Q. Nelson Mandela a été libéré en 1990 et élu président en 1994. Quand Lee est-il retourné à Bloemfontein pour y vivre de manière permanente?

R. Il s'y est installé de manière permanente en 1995. Il a pris sa retraite de l'ONU avec sa pension et a construit une maison à Bloemfontein.

Q. Combien de disciples de Bloemfontein ont survécu aujourd'hui?

R. Quand j'ai commencé à filmer, il y en avait sept. Maintenant, il y en a quatre.

Q. Lee a dit: "C'est bien d'être à la maison, mais nous avons un long chemin à parcourir." Pensez-vous qu'il a estimé que sa mission était incomplète?
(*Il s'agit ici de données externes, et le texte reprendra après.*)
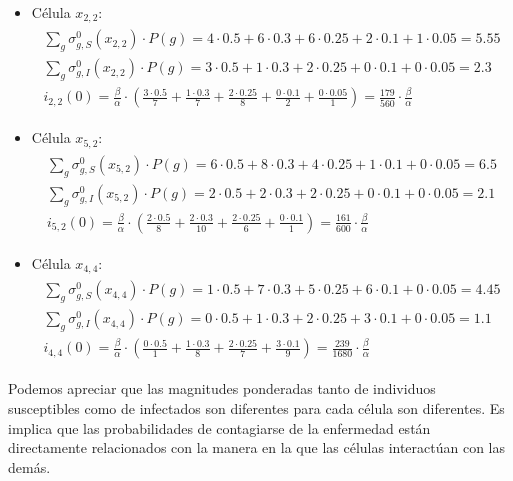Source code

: \begin{example}
\begin{itemize}
    \item Célula $x_{2,2}$:
    \begin{align*}
    \begin{array}{l}
        \sum_g\sigma_{g,S}^0(x_{2,2})\cdot P(g) = 4\cdot0.5+6\cdot0.3+6\cdot0.25+2\cdot0.1+1\cdot0.05 = 5.55 \\
        \sum_g\sigma_{g,I}^0(x_{2,2})\cdot P(g) = 3\cdot0.5+1\cdot0.3+2\cdot0.25+0\cdot0.1+0\cdot0.05 = 2.3\\
        i_{2,2}(0) = \frac{\beta}{\alpha}\cdot\left(\frac{3\cdot0.5}{7}+\frac{1\cdot0.3}{7}+\frac{2\cdot0.25}{8}+\frac{0\cdot0.1}{2}+\frac{0\cdot0.05}{1}\right)=\frac{179}{560}\cdot\frac{\beta}{\alpha}
    \end{array}
    \end{align*}
    \item Célula $x_{5,2}$:
    \begin{align*}
    \begin{array}{l}
        \sum_g\sigma_{g,S}^0(x_{5,2})\cdot P(g) = 6\cdot0.5+8\cdot0.3+4\cdot0.25+1\cdot0.1+0\cdot0.05 = 6.5 \\
        \sum_g\sigma_{g,I}^0(x_{5,2})\cdot P(g) = 2\cdot0.5+2\cdot0.3+2\cdot0.25+0\cdot0.1+0\cdot0.05 = 2.1\\
        i_{5,2}(0) = \frac{\beta}{\alpha}\cdot\left(\frac{2\cdot0.5}{8}+\frac{2\cdot0.3}{10}+\frac{2\cdot0.25}{6}+\frac{0\cdot0.1}{1}\right)=\frac{161}{600}\cdot\frac{\beta}{\alpha}
    \end{array}
    \end{align*}
    \item Célula $x_{4,4}$:
    \begin{align*}
    \begin{array}{l}
        \sum_g\sigma_{g,S}^0(x_{4,4})\cdot P(g) = 1\cdot0.5+7\cdot0.3+5\cdot0.25+6\cdot0.1+0\cdot0.05 = 4.45 \\
        \sum_g\sigma_{g,I}^0(x_{4,4})\cdot P(g) = 0\cdot0.5+1\cdot0.3+2\cdot0.25+3\cdot0.1+0\cdot0.05 = 1.1\\
        i_{4,4}(0) = \frac{\beta}{\alpha}\cdot\left(\frac{0\cdot0.5}{1}+\frac{1\cdot0.3}{8}+\frac{2\cdot0.25}{7}+\frac{3\cdot0.1}{9}\right)=\frac{239}{1680}\cdot\frac{\beta}{\alpha}
    \end{array}
    \end{align*}
\end{itemize}

Podemos apreciar que las magnitudes ponderadas tanto de individuos susceptibles como de infectados son diferentes para cada célula son diferentes. Es implica que las probabilidades de contagiarse de la enfermedad están directamente relacionados con la manera en la que las células interactúan con las demás.\la


\end{example}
R. C'est une lutte multi-générationnelle. Il m'a transmis cette vision. C'est l'une des choses que j'ai réalisées en allant en Afrique du Sud, que j'avais un travail à faire. Et c’était l’une des principales raisons pour lesquelles, lors de mon retour, je n’avais pas simplement fait un documentaire historique. Je suis rentré et j'ai engagé tous ces jeunes acteurs sud-africains de Bloemfontein qui n'avaient aucune idée de l'existence de cette histoire. Et ils ont donc fait ce voyage avec moi et vous avez maintenant tous ces gens qui pensent à la prochaine étape, à ce qu’ils peuvent apporter. Quand ces disciples sont rentrés chez eux, ils étaient des vieillards. Vous devez passer le relais.

Q. Et quand douze disciples seront-ils sur DVD?

R. Le 19 septembre, en même temps que la diffusion du film par PBS. Il y a deux distributeurs pour le DVD; le distributeur éducatif est California Newsreel. Et pour la vidéo personnelle, je me distribue moi-même sur mon site Web: chimpanzeeproductions.com.